# [Using the information]
a - Retype the passage of the Gozi Virus article starting with "US charges East" and going on through "prosecutor's office said.".
b - In the Gozi Virus article, where was Deniss Calovskis arrested?
(Reading text)
US charges East European cyber virus gang


(MENAFN- AFP) The United States on Wednesday charged three young East European men with running an international cyber theft ring that broke into a million computers, including at the space agency NASA.

The trio used a malicious computer code or malware, dubbed the Gozi Virus, to infiltrate computers across Europe, then America, causing "millions in losses by, among other things, stealing online banking credentials," the federal prosecutor's office said.

The alleged designer and "chief architect" of the virus, Russian national Nikita Kuzmin, was detained on US soil back in 2010 and pleaded guilty the following year, pledging to cooperate with investigators.

Possibly as a result of that cooperation agreement, 25-year-old Kuzmin's alleged partners were nabbed at the end of 2012.

Deniss Calovskis, known as "Miami," 27, was arrested in his native Latvia in November, and is charged with writing some of the computer code that made the Gozi Virus so hard for authorities to detect.
(End Reading text)
(Data provided)
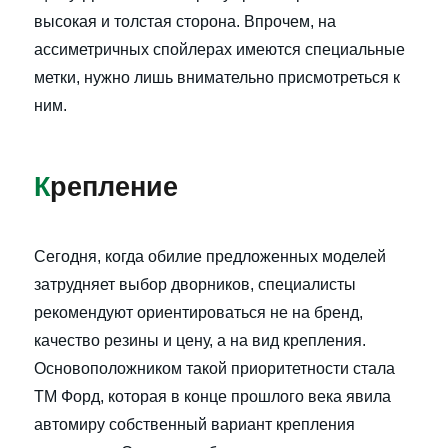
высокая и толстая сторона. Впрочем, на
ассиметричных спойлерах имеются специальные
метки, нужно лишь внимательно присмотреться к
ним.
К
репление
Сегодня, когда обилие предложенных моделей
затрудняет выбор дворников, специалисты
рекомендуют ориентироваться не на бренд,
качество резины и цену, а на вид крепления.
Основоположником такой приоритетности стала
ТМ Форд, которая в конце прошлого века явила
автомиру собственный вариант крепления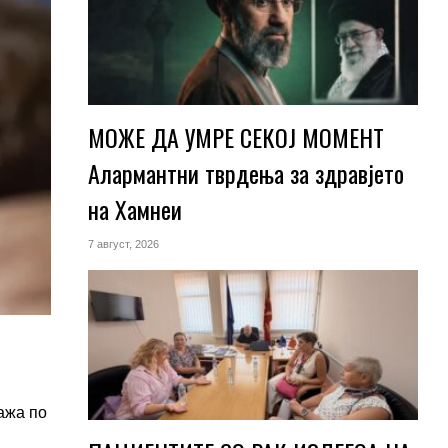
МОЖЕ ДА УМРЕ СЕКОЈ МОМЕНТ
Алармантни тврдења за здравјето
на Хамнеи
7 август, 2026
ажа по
(End Data provided)
# [Answers for the exercise]
a -
US charges East European cyber virus gang


(MENAFN- AFP) The United States on Wednesday charged three young East European men with running an international cyber theft ring that broke into a million computers, including at the space agency NASA.

The trio used a malicious computer code or malware, dubbed the Gozi Virus, to infiltrate computers across Europe, then America, causing "millions in losses by, among other things, stealing online banking credentials," the federal prosecutor's office said.

b - In his native Latvia.